_Work to complete_
Copy out the text that goes with each item below, word for word, and leave the pictures out of your answer.

_Given data_
# # # # #
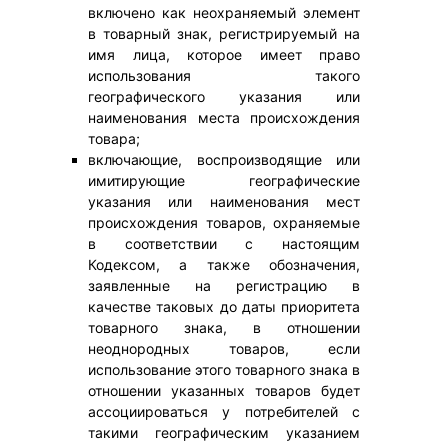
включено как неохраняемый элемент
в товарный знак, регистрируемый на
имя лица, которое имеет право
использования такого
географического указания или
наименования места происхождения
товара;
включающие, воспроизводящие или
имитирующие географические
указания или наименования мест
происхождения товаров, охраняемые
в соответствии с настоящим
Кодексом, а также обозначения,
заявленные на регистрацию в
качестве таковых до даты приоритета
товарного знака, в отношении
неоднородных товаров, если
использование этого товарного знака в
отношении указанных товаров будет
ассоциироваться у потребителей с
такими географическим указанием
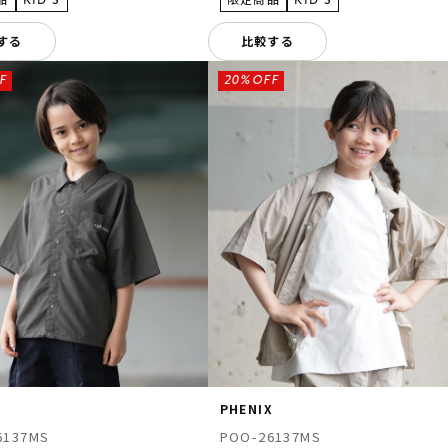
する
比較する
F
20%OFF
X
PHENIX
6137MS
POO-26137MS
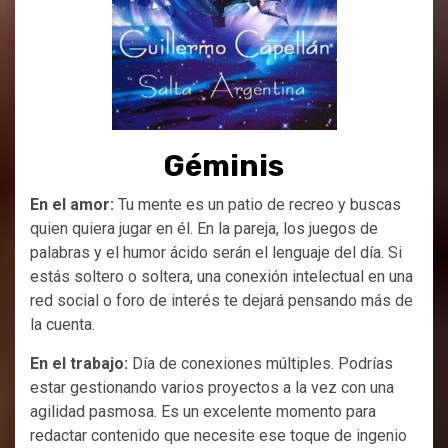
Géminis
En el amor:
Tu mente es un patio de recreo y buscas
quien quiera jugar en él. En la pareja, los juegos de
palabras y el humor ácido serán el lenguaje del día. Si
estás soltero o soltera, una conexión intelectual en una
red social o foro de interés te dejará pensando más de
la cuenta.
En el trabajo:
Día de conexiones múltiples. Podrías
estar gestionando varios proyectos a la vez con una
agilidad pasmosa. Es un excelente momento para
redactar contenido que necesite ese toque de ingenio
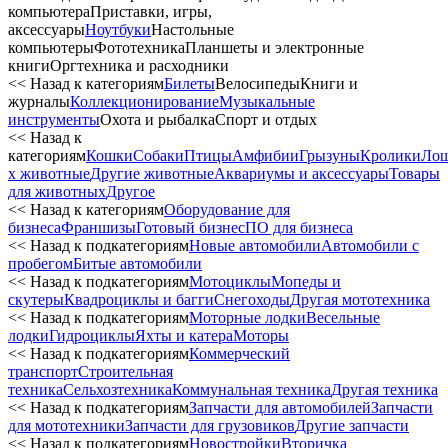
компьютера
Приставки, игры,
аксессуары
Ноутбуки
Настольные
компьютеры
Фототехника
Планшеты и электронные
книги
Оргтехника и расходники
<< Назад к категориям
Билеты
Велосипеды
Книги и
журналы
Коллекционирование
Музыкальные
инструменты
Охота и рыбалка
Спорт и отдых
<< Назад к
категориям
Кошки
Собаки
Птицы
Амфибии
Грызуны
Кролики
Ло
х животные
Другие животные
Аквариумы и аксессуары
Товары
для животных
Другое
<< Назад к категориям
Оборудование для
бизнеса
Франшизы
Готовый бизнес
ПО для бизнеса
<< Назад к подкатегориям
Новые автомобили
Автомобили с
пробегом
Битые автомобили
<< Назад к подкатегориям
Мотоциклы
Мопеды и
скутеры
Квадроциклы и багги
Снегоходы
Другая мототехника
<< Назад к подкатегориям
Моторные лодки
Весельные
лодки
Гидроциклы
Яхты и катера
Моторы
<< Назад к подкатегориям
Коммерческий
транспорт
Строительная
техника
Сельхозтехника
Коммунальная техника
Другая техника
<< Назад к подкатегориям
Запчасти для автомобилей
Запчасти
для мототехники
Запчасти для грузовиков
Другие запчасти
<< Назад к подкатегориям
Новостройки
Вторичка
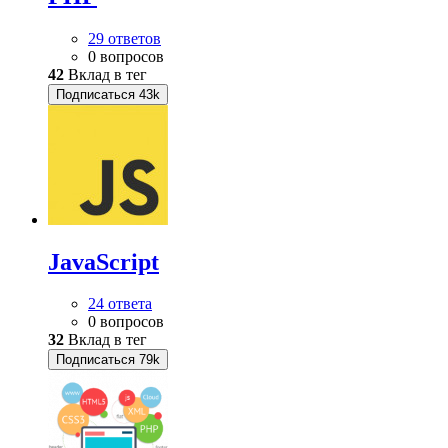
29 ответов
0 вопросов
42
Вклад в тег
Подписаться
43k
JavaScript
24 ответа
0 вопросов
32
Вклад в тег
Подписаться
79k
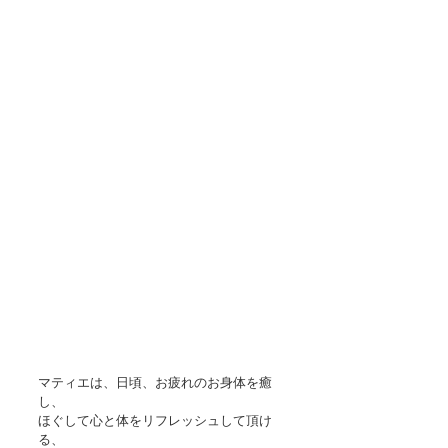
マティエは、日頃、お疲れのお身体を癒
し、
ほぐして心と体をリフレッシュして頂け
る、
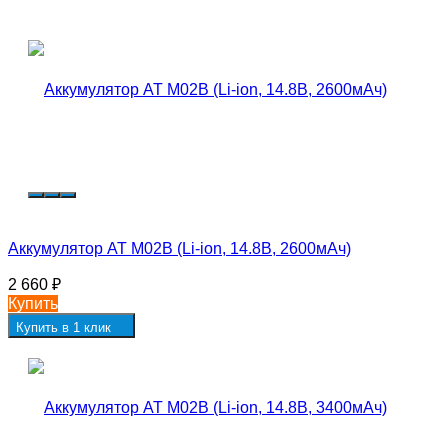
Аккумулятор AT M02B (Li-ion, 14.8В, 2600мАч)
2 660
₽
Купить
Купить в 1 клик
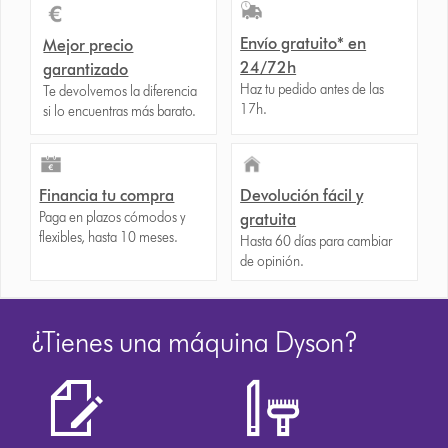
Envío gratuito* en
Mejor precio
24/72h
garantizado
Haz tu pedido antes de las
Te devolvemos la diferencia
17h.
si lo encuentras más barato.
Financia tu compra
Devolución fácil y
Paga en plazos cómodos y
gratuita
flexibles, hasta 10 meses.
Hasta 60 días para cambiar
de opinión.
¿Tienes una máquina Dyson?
# # # # #
_Answer box_
включено как неохраняемый элемент
в товарный знак, регистрируемый на
имя лица, которое имеет право
использования такого
географического указания или
наименования места происхождения
товара;
включающие, воспроизводящие или
имитирующие географические
указания или наименования мест
происхождения товаров, охраняемые
в соответствии с настоящим
Кодексом, а также обозначения,
заявленные на регистрацию в
качестве таковых до даты приоритета
товарного знака, в отношении
неоднородных товаров, если
использование этого товарного знака в
отношении указанных товаров будет
ассоциироваться у потребителей с
такими географическим указанием
する
比較する
F
20%OFF
X
PHENIX
6137MS
POO-26137MS
Géminis
En el amor:
Tu mente es un patio de recreo y buscas
quien quiera jugar en él. En la pareja, los juegos de
palabras y el humor ácido serán el lenguaje del día. Si
estás soltero o soltera, una conexión intelectual en una
red social o foro de interés te dejará pensando más de
la cuenta.
En el trabajo:
Día de conexiones múltiples. Podrías
estar gestionando varios proyectos a la vez con una
agilidad pasmosa. Es un excelente momento para
redactar contenido que necesite ese toque de ingenio
компьютера
Приставки, игры,
аксессуары
Ноутбуки
Настольные
компьютеры
Фототехника
Планшеты и электронные
книги
Оргтехника и расходники
<< Назад к категориям
Билеты
Велосипеды
Книги и
журналы
Коллекционирование
Музыкальные
инструменты
Охота и рыбалка
Спорт и отдых
<< Назад к
категориям
Кошки
Собаки
Птицы
Амфибии
Грызуны
Кролики
Ло
х животные
Другие животные
Аквариумы и аксессуары
Товары
для животных
Другое
<< Назад к категориям
Оборудование для
бизнеса
Франшизы
Готовый бизнес
ПО для бизнеса
<< Назад к подкатегориям
Новые автомобили
Автомобили с
пробегом
Битые автомобили
<< Назад к подкатегориям
Мотоциклы
Мопеды и
скутеры
Квадроциклы и багги
Снегоходы
Другая мототехника
<< Назад к подкатегориям
Моторные лодки
Весельные
лодки
Гидроциклы
Яхты и катера
Моторы
<< Назад к подкатегориям
Коммерческий
транспорт
Строительная
техника
Сельхозтехника
Коммунальная техника
Другая техника
<< Назад к подкатегориям
Запчасти для автомобилей
Запчасти
для мототехники
Запчасти для грузовиков
Другие запчасти
<< Назад к подкатегориям
Новостройки
Вторичка
29 ответов
0 вопросов
42
Вклад в тег
Подписаться
43k
JavaScript
24 ответа
0 вопросов
32
Вклад в тег
Подписаться
79k
マティエは、日頃、お疲れのお身体を癒
し、
ほぐして心と体をリフレッシュして頂け
る、
Аккумулятор AT M02B (Li-ion, 14.8В, 2600мАч)
2 660
₽
Купить
Купить в 1 клик
Envío gratuito* en
Mejor precio
24/72h
garantizado
Haz tu pedido antes de las
Te devolvemos la diferencia
17h.
si lo encuentras más barato.
Financia tu compra
Devolución fácil y
Paga en plazos cómodos y
gratuita
flexibles, hasta 10 meses.
Hasta 60 días para cambiar
de opinión.
¿Tienes una máquina Dyson?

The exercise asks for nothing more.